··· Recorded information ···

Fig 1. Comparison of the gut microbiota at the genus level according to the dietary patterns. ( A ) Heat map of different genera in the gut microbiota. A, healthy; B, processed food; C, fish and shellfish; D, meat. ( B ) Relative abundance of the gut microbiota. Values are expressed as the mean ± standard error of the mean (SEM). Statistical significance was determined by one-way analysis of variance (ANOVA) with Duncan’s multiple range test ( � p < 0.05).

···
··· Recorded information ···

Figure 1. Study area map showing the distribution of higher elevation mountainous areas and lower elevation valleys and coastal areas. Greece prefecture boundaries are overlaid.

···
··· Recorded information ···

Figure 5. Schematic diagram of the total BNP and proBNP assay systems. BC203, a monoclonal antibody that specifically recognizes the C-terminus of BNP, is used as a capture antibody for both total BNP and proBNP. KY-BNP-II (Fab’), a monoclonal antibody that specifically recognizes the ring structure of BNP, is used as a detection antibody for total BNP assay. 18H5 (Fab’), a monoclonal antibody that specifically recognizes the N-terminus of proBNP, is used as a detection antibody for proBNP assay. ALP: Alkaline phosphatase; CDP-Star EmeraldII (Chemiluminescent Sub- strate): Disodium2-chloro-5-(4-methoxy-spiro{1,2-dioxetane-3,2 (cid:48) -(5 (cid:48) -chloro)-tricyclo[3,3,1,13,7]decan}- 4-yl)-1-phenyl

···

◆ **Exercise goal**: Working from the entries above, return all lines that contain "Figure".

◆ **Result of the task**:
Figure 1. Study area map showing the distribution of higher elevation mountainous areas and lower elevation valleys and coastal areas. Greece prefecture boundaries are overlaid.
Figure 5. Schematic diagram of the total BNP and proBNP assay systems. BC203, a monoclonal antibody that specifically recognizes the C-terminus of BNP, is used as a capture antibody for both total BNP and proBNP. KY-BNP-II (Fab’), a monoclonal antibody that specifically recognizes the ring structure of BNP, is used as a detection antibody for total BNP assay. 18H5 (Fab’), a monoclonal antibody that specifically recognizes the N-terminus of proBNP, is used as a detection antibody for proBNP assay. ALP: Alkaline phosphatase; CDP-Star EmeraldII (Chemiluminescent Sub- strate): Disodium2-chloro-5-(4-methoxy-spiro{1,2-dioxetane-3,2 (cid:48) -(5 (cid:48) -chloro)-tricyclo[3,3,1,13,7]decan}- 4-yl)-1-phenyl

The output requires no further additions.